Directions: Every record below should be written out exactly; pictures stay out.

Listed records:
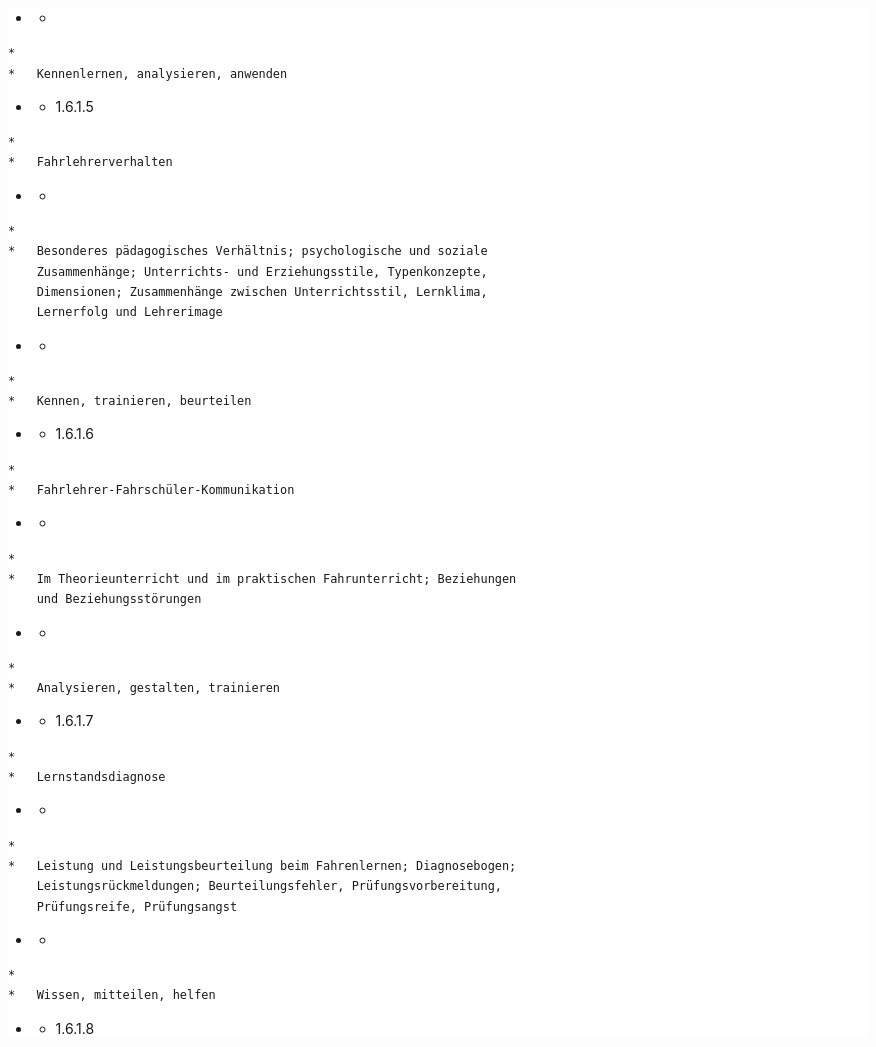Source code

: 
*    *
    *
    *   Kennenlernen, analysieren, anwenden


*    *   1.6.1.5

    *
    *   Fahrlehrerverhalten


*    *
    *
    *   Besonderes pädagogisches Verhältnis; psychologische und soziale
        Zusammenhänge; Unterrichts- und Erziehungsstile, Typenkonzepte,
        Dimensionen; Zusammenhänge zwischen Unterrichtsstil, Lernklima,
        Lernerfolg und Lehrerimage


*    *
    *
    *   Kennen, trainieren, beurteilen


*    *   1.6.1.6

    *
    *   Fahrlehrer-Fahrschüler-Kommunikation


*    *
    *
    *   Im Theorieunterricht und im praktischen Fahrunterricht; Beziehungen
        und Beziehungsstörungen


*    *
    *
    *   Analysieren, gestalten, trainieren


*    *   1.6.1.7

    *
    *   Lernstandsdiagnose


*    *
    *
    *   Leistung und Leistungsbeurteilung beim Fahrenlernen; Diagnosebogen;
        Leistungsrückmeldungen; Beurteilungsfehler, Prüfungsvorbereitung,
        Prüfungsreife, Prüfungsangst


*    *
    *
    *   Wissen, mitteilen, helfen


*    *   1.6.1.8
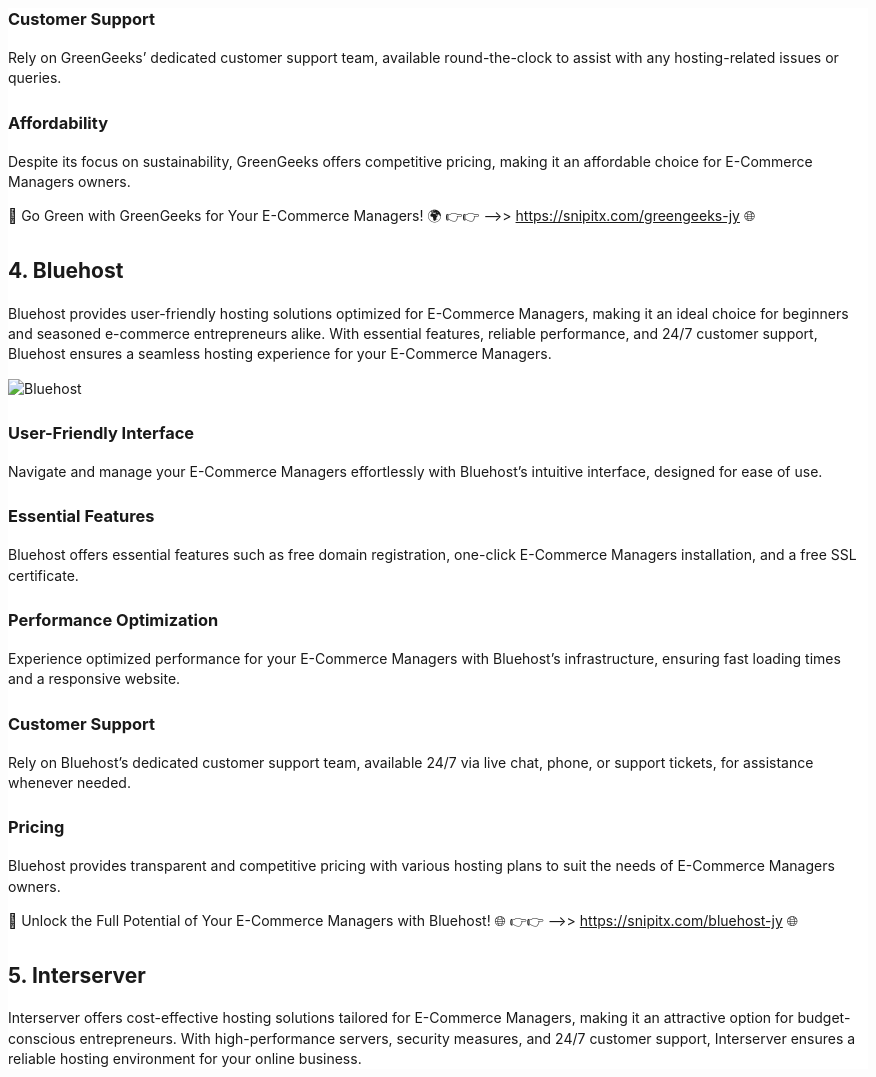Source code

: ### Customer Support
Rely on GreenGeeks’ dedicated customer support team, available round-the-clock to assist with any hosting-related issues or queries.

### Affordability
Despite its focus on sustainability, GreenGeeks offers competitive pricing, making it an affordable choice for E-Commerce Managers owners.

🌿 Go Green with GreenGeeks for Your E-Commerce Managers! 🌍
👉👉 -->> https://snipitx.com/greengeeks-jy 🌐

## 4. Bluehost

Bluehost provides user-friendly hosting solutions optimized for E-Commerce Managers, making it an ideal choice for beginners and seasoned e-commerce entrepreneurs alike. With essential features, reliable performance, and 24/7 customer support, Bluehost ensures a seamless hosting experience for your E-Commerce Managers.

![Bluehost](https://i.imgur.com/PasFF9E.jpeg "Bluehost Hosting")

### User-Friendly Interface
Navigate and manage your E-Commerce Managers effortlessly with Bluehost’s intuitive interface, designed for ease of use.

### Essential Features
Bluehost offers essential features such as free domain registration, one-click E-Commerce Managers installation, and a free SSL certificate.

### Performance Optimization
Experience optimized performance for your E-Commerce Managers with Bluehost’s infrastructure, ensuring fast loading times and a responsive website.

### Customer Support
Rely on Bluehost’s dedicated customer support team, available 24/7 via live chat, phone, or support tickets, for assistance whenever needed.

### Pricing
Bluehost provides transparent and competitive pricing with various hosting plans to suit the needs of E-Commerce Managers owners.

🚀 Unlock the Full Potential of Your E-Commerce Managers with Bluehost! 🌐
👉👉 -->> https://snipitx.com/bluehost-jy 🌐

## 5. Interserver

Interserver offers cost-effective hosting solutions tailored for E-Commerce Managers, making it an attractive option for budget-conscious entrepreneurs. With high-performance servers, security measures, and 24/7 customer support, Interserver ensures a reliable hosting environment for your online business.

Answer to this exercise:
Source code

: 
*    *
    *
    *   Kennenlernen, analysieren, anwenden


*    *   1.6.1.5

    *
    *   Fahrlehrerverhalten


*    *
    *
    *   Besonderes pädagogisches Verhältnis; psychologische und soziale
        Zusammenhänge; Unterrichts- und Erziehungsstile, Typenkonzepte,
        Dimensionen; Zusammenhänge zwischen Unterrichtsstil, Lernklima,
        Lernerfolg und Lehrerimage


*    *
    *
    *   Kennen, trainieren, beurteilen


*    *   1.6.1.6

    *
    *   Fahrlehrer-Fahrschüler-Kommunikation


*    *
    *
    *   Im Theorieunterricht und im praktischen Fahrunterricht; Beziehungen
        und Beziehungsstörungen


*    *
    *
    *   Analysieren, gestalten, trainieren


*    *   1.6.1.7

    *
    *   Lernstandsdiagnose


*    *
    *
    *   Leistung und Leistungsbeurteilung beim Fahrenlernen; Diagnosebogen;
        Leistungsrückmeldungen; Beurteilungsfehler, Prüfungsvorbereitung,
        Prüfungsreife, Prüfungsangst


*    *
    *
    *   Wissen, mitteilen, helfen


*    *   1.6.1.8
Source code

: ### Customer Support
Rely on GreenGeeks’ dedicated customer support team, available round-the-clock to assist with any hosting-related issues or queries.

### Affordability
Despite its focus on sustainability, GreenGeeks offers competitive pricing, making it an affordable choice for E-Commerce Managers owners.

🌿 Go Green with GreenGeeks for Your E-Commerce Managers! 🌍
👉👉 -->> https://snipitx.com/greengeeks-jy 🌐

## 4. Bluehost

Bluehost provides user-friendly hosting solutions optimized for E-Commerce Managers, making it an ideal choice for beginners and seasoned e-commerce entrepreneurs alike. With essential features, reliable performance, and 24/7 customer support, Bluehost ensures a seamless hosting experience for your E-Commerce Managers.

![Bluehost](https://i.imgur.com/PasFF9E.jpeg "Bluehost Hosting")

### User-Friendly Interface
Navigate and manage your E-Commerce Managers effortlessly with Bluehost’s intuitive interface, designed for ease of use.

### Essential Features
Bluehost offers essential features such as free domain registration, one-click E-Commerce Managers installation, and a free SSL certificate.

### Performance Optimization
Experience optimized performance for your E-Commerce Managers with Bluehost’s infrastructure, ensuring fast loading times and a responsive website.

### Customer Support
Rely on Bluehost’s dedicated customer support team, available 24/7 via live chat, phone, or support tickets, for assistance whenever needed.

### Pricing
Bluehost provides transparent and competitive pricing with various hosting plans to suit the needs of E-Commerce Managers owners.

🚀 Unlock the Full Potential of Your E-Commerce Managers with Bluehost! 🌐
👉👉 -->> https://snipitx.com/bluehost-jy 🌐

## 5. Interserver

Interserver offers cost-effective hosting solutions tailored for E-Commerce Managers, making it an attractive option for budget-conscious entrepreneurs. With high-performance servers, security measures, and 24/7 customer support, Interserver ensures a reliable hosting environment for your online business.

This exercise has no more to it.